[DOCUMENT EXTRACT Boundary: Start]

Measurement is convenient for the learning function when visible metrics such as revenue or time-to-quota are clear markers of the success of a learning initiative. Unfortunately, not every program or initiative deployed has such easily aligned metrics, and there can be skepticism from internal clients for claiming business results with so many variables affecting success.

A learning function may be asked to implement many soft investments, such as leadership development, communication skills, or, more recently, social learning. For these investments, companies must go beyond surveys, smile sheets, and dashboards, and embrace a measurement toolbox that keeps pace with new learning approaches.

In the last 40 years, the science of measurement has made exceptional strides—from advances in statistical modeling to computing power that simplifies the most complex mathematical calculations. Yet the learning industry has failed to take full advantage of this progress, and existing measurement models can fall short of delivering truly actionable information.

So, what are the alternatives? Plan a measurement approach that can look beyond the business impact of past programs to apply statistical certainty to the success of future programs. We propose seven steps for organizations to use when both past and future investment is critical to business success:

  1. Assess the value of a business impact study.

[DOCUMENT EXTRACT Boundary: End]

**WORK REQUIRED**. Pick up the passage on measuring learning programs at the point where it stops and continue writing it. The lines that come next are separate material and have no connection to the passage on measuring learning programs.

[RAW DATA Boundary: Start]

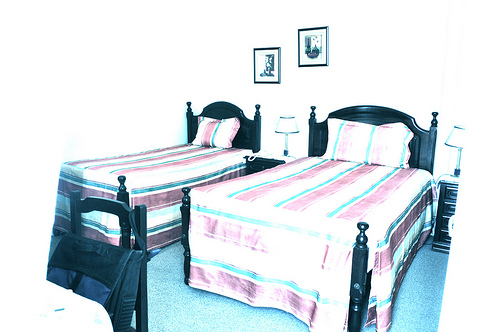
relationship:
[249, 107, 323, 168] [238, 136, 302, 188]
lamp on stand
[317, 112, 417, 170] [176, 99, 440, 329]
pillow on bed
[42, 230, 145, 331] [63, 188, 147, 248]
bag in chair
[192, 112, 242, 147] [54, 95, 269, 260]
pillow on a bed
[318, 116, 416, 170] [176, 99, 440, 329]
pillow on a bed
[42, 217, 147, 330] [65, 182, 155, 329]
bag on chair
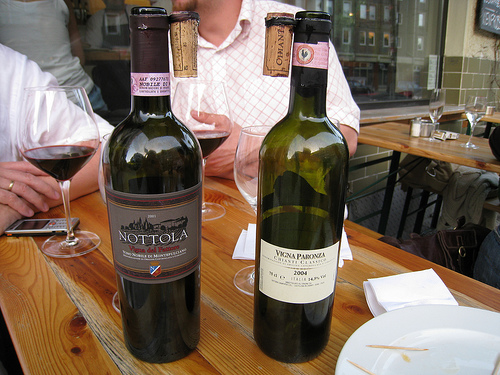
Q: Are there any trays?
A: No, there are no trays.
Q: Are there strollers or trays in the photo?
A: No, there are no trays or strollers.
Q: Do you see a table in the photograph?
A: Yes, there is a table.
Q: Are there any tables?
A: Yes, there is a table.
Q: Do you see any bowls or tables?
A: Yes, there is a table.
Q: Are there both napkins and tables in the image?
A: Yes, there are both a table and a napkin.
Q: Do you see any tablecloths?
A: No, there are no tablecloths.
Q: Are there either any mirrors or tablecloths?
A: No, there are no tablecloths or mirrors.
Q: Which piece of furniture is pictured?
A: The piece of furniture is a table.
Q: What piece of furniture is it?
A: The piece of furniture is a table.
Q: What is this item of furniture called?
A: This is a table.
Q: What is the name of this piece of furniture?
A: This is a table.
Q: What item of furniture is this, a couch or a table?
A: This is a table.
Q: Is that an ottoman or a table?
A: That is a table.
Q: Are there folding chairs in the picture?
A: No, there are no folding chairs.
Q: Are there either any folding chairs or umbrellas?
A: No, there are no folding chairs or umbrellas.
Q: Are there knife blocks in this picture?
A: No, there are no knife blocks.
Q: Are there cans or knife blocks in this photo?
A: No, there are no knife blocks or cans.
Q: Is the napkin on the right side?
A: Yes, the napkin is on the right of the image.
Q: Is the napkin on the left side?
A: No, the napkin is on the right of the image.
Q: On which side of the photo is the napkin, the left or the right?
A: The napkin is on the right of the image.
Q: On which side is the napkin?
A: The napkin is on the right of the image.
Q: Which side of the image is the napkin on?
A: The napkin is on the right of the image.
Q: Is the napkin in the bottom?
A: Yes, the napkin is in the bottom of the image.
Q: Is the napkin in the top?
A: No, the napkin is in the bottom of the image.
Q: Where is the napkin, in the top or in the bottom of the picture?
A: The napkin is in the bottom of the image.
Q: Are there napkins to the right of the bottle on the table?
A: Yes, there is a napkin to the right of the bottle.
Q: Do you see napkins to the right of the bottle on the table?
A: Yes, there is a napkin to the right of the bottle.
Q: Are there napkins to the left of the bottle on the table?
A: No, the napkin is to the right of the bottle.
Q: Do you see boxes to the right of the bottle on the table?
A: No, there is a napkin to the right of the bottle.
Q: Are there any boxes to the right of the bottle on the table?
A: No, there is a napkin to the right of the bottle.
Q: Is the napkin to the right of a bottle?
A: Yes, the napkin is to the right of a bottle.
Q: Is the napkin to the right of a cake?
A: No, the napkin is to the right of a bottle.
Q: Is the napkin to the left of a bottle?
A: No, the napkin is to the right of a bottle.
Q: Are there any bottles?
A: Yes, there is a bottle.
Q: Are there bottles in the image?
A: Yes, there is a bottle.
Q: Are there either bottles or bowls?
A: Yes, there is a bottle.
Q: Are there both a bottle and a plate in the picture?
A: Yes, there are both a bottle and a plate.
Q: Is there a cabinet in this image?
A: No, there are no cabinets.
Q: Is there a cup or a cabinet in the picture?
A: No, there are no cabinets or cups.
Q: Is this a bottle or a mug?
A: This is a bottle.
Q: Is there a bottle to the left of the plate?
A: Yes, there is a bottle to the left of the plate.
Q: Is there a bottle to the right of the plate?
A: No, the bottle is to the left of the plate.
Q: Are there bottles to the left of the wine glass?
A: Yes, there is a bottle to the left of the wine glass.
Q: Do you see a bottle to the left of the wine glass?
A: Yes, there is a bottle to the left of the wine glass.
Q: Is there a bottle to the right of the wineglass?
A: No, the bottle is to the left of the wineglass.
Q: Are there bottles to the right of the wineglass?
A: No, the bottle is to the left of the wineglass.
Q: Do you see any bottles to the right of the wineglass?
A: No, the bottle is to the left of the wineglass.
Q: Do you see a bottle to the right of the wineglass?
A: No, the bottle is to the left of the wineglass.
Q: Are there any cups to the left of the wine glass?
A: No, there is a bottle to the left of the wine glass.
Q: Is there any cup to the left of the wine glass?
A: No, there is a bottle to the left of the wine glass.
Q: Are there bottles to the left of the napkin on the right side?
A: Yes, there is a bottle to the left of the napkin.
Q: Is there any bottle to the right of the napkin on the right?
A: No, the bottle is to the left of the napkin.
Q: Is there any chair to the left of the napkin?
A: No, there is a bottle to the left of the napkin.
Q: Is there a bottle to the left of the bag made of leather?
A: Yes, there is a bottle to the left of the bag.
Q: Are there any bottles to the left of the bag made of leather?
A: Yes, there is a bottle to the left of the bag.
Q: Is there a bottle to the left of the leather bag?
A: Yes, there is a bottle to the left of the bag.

[RAW DATA Boundary: End]

**WRITTEN RESPONSE**.
  2. Align support and stakeholders.
  3. Identify strategic goals.
  4. Determine metrics.
  5. Collect the data.
  6. Calculate the business impact.
  7. Improve the impact for future investments.

Although these steps can be used with any human capital investment, we will discuss each of these seven steps in the context of a social learning initiative (SLI) at a major technology firm in Silicon Valley. The company saw the potential for social learning to encourage collaboration, produce ideas, and share user-generated content on demand; however, the question remained: Was it a good business investment?

1. Assess the value of a business impact study. The first question that should be asked is whether the benefit of understanding past investment is worth the time and resources required to assess business impact. Particularly in today’s economic environment, every resource is precious, and there is no room for vanity projects. Business impact studies are ideal for initiatives that have high organizational visibility, high expected operational or strategic influence, larger-than-average cost, or greater-than-average risk. Long-term or ongoing investments in which intermediate findings could be applied for a better final return are also good candidates.

In the case of SLI, the company had implemented a social learning strategy internally and was considering packaging the solution to sell externally. Knowing which corporate functions most benefitted from the use of social learning would help the company to strategically target and sell to future customers.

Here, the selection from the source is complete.